In June, Ryene Fenner, a direct support professional, sent a letter to the management team at the agency she works with, New Horizons Resources Inc. which sparked an important discussion about racism in the direct support workforce. NADSP reached out to her to contribute to a blog/video series which shares interview clips each week.
Below is Ryene’s reflection on “What do we need to hear as field?”
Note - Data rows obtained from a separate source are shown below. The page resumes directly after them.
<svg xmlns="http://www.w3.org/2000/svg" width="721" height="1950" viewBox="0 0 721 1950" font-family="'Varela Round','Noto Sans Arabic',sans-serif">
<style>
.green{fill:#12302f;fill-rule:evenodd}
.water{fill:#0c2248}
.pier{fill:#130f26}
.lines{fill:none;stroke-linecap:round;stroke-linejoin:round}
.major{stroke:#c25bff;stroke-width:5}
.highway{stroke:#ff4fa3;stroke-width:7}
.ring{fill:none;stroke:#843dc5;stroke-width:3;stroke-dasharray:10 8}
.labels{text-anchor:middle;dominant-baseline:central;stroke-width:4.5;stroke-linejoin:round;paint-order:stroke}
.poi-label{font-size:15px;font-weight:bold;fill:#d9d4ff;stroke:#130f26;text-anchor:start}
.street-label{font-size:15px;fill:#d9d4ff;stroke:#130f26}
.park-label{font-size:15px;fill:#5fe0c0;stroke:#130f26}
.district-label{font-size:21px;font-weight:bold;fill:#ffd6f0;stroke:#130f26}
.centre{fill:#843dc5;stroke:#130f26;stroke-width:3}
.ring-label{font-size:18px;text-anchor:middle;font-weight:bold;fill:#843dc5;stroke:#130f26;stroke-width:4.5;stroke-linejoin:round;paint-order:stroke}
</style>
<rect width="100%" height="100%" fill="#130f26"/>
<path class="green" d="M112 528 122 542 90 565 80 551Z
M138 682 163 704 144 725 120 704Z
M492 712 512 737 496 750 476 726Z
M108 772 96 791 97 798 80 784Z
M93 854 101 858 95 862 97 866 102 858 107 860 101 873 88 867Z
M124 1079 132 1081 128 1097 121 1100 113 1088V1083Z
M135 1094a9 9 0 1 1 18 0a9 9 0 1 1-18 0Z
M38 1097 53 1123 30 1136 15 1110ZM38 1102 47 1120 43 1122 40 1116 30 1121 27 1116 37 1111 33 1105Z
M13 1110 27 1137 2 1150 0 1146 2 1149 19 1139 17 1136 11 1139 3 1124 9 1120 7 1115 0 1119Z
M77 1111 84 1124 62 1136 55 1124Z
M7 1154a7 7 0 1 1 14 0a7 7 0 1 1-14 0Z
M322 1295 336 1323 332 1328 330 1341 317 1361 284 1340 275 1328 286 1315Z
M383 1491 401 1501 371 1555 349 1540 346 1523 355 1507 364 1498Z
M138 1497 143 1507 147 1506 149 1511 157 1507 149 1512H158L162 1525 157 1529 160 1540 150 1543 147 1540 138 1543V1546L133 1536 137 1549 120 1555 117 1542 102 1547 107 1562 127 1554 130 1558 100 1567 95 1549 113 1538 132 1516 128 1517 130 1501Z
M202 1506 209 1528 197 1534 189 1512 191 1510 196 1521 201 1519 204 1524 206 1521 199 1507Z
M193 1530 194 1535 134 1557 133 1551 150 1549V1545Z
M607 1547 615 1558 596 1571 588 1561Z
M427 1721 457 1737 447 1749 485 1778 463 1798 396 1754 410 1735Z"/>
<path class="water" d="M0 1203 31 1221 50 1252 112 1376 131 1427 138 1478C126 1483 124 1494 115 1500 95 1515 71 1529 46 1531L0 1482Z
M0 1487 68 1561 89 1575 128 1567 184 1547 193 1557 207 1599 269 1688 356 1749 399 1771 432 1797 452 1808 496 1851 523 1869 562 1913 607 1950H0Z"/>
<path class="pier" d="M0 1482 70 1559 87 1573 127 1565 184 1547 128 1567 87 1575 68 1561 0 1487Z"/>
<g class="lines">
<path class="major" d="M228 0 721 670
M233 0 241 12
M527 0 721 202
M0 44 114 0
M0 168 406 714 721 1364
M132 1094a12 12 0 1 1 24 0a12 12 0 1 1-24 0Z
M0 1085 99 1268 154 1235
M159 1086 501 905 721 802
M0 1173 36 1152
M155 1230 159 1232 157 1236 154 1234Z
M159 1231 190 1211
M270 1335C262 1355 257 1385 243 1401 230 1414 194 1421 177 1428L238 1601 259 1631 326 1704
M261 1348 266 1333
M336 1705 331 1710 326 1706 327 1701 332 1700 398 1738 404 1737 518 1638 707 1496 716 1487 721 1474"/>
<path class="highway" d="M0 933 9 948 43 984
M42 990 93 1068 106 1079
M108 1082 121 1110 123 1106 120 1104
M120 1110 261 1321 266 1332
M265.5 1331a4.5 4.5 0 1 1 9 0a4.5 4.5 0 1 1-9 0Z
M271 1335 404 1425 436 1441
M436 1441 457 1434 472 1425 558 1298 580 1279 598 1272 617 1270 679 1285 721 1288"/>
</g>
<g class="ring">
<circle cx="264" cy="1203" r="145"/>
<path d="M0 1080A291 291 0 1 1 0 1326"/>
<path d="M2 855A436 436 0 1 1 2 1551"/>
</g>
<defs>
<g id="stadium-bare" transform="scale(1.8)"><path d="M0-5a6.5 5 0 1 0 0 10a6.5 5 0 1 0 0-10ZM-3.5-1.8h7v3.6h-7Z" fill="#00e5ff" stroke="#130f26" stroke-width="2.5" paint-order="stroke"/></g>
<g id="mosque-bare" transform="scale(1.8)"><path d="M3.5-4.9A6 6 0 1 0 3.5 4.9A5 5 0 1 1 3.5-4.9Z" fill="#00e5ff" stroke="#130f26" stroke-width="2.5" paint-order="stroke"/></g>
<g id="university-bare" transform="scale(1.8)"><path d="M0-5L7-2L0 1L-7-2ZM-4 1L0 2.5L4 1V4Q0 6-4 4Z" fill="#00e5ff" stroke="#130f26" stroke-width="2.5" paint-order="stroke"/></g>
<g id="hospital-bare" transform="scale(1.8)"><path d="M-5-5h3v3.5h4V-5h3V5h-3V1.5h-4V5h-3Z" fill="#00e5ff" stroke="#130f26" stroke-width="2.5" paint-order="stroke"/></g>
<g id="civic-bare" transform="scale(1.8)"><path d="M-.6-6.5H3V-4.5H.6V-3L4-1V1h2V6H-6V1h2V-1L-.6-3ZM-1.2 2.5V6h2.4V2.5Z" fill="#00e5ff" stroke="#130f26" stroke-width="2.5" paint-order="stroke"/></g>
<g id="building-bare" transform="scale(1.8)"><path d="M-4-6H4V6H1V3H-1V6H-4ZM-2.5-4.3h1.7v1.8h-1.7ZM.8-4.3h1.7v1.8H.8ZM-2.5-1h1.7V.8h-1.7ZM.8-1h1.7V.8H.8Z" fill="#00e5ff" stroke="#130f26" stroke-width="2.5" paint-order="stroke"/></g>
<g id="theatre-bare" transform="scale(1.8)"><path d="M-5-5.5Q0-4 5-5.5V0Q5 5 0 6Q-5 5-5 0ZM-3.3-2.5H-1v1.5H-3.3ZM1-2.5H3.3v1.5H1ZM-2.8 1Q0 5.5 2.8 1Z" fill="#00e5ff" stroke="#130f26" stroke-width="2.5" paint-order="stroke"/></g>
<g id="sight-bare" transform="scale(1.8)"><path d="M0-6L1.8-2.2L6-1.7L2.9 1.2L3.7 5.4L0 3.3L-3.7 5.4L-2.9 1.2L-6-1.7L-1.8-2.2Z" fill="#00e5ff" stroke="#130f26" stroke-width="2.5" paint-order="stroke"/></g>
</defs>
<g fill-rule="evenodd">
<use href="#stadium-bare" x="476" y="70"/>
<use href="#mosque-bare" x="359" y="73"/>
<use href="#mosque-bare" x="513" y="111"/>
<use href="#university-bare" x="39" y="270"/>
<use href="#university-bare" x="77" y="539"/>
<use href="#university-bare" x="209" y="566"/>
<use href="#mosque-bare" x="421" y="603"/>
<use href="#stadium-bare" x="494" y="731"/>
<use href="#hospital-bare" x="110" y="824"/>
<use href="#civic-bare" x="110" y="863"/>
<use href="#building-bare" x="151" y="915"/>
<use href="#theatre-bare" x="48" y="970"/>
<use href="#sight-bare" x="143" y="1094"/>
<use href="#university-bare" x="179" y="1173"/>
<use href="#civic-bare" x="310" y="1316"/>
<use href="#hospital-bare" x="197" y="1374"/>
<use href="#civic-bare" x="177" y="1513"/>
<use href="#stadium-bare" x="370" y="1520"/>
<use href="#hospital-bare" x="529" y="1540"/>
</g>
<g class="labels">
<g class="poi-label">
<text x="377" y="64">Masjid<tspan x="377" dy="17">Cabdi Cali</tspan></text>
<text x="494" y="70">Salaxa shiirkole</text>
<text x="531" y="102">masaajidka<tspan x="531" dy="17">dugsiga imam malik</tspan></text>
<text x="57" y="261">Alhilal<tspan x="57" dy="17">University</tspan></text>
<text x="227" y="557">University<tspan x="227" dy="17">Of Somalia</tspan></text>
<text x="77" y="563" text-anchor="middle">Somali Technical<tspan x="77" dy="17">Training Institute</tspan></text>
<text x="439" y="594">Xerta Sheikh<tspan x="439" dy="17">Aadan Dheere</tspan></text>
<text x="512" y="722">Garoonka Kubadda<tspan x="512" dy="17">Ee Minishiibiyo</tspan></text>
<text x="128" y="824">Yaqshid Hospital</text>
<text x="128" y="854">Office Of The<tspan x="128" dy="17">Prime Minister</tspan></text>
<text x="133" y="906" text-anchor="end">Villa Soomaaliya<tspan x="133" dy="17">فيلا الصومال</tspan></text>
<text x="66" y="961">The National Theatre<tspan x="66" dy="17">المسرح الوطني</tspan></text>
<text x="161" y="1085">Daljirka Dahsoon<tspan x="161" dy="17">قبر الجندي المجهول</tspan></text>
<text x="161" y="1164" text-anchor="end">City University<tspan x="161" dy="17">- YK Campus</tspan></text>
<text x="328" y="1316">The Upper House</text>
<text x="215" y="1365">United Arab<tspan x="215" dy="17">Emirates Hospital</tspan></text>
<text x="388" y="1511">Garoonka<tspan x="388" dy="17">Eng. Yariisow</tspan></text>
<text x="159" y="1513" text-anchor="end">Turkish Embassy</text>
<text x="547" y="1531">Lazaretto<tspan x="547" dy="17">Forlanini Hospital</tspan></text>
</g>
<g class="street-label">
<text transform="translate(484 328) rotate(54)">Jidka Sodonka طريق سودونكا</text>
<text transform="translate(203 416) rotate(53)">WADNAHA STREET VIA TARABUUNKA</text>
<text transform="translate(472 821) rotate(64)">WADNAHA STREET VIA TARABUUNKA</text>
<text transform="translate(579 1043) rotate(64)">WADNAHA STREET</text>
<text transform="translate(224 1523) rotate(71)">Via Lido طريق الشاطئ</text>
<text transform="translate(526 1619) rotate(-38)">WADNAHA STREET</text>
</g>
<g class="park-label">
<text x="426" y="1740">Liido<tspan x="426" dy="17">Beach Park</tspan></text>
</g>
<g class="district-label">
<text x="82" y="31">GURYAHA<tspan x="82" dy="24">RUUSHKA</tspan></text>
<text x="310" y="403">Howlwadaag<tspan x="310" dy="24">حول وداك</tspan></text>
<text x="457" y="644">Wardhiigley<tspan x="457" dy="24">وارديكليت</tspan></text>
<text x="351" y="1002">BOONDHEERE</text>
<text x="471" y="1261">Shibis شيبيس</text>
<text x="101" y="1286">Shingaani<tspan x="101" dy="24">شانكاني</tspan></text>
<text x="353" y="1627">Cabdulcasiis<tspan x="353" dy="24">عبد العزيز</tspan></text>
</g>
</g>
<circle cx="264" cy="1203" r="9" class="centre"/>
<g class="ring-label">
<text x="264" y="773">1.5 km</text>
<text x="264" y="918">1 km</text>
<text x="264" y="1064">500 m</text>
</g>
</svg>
Awareness doesn’t always equate to agreeance. Acknowledging that people of color are hurting, fearful, angry, etc. is important. It can be hard not knowing if you’ll live another day due to the color of your skin, yet we show up to work even when it’s hard. There are people who have that luxury and don’t think twice about the fear that people of color have. While it may be a regular day for some, it’s important to keep in mind that everyone doesn’t feel safe or respected and you should check. Don’t just assume they’re angry standoffish person, the world is in disarray and at the very least, we should be checking in on each other’s well-being. How can DSPs of color show up and work to the best of their ability if they don’t feel seen as a human first?
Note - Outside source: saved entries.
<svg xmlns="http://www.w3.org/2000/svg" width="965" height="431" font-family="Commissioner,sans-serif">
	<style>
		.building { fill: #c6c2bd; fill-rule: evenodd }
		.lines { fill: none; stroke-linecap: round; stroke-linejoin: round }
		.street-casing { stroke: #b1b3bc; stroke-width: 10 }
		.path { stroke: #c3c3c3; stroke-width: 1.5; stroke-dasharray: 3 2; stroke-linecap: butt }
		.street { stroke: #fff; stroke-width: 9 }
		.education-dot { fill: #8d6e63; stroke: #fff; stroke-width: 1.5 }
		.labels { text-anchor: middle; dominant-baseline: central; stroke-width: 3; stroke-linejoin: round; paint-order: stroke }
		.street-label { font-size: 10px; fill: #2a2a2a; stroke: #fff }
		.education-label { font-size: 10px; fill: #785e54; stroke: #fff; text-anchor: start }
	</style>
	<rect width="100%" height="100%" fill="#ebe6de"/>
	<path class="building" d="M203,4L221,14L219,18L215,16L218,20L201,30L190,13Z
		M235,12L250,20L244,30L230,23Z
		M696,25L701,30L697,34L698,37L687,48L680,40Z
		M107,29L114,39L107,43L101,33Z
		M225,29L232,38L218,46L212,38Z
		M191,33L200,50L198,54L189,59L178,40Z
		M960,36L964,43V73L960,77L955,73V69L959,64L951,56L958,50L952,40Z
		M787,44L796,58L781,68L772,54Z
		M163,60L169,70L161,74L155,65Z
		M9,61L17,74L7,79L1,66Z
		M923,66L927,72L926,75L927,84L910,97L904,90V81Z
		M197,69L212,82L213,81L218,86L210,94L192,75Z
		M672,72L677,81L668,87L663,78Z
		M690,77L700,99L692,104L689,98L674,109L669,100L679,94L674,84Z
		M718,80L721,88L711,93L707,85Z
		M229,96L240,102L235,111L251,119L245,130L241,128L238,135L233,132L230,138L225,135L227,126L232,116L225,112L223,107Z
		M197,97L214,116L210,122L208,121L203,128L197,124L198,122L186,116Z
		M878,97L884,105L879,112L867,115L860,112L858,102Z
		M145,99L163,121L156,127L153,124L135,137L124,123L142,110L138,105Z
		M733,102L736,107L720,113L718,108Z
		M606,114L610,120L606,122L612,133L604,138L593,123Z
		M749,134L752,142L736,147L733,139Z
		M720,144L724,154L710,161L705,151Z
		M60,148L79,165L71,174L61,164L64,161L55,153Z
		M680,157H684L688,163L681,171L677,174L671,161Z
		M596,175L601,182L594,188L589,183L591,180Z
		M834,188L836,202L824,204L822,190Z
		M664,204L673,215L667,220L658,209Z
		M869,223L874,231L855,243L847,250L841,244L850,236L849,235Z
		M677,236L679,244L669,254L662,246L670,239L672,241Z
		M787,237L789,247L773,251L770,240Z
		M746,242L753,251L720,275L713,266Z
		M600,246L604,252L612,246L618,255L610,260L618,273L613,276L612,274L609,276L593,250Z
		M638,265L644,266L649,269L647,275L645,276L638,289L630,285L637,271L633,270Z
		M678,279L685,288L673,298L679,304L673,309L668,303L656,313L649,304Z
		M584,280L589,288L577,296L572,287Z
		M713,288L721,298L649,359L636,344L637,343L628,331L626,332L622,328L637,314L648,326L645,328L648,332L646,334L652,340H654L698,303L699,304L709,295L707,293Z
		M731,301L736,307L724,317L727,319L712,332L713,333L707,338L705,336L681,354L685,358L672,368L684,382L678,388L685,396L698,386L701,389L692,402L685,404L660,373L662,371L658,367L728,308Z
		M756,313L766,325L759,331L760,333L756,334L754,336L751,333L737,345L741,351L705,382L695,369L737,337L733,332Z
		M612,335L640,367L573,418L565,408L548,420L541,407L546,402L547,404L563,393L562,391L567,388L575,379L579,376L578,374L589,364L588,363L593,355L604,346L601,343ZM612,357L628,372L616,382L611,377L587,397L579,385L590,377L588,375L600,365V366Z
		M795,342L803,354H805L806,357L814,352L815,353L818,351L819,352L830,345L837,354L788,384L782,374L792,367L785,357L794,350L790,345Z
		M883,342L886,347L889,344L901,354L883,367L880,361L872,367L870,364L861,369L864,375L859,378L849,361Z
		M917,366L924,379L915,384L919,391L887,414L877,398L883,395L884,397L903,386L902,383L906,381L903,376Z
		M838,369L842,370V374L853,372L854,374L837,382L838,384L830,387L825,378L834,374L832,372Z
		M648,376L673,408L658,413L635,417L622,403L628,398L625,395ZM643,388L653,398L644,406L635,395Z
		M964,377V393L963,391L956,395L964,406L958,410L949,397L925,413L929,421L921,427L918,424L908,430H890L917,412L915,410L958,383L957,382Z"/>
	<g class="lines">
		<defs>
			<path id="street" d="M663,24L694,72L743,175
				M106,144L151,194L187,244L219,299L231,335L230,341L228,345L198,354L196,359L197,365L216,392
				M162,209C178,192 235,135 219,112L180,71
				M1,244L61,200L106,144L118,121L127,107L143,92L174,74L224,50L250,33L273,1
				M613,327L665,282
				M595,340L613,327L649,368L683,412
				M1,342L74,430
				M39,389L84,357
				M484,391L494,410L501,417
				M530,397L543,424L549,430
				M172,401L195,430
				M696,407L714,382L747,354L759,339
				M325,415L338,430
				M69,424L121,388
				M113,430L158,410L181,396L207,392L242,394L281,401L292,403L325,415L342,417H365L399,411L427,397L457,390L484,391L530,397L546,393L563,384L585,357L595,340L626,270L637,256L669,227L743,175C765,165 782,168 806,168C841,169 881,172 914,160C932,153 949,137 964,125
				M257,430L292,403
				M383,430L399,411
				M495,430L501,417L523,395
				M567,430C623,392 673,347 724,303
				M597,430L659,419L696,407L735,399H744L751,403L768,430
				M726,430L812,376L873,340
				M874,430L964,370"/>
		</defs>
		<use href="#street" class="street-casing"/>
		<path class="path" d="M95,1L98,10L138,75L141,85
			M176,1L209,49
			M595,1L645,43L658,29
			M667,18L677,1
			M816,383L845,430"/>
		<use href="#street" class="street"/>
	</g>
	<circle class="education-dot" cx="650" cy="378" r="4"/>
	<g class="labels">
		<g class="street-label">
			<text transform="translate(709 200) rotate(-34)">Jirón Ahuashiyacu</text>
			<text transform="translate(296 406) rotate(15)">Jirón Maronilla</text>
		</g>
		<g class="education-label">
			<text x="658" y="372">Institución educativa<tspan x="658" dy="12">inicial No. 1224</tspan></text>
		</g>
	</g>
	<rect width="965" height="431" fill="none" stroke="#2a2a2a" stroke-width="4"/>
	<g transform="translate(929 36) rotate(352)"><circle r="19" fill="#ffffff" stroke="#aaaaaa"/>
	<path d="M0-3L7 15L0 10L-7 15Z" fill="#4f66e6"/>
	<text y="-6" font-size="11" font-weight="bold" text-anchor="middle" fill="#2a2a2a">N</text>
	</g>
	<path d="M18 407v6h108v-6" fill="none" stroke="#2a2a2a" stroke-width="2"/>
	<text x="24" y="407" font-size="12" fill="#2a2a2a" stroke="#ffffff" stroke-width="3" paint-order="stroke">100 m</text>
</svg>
Along with sharing the interview video clips and related blog posts, NADSP will also be listing additional resources to provide information and guidance about anti-racist actions organizations and individuals can take to promote racial justice.
More About Ryene Fenner
Ryene Fenner is a DSP that works for New Horizons Resources. She has been a DSP since 2016. She has a master’s degree in English Literature from SUNY New Paltz and is pursuing a second master’s degree in Education, that will be completed this fall. In addition to the work, she does with New Horizons, Inc. Ryene has also created and implemented lesson plans for children with developmental disabilities for a local camp in the Hudson Valley.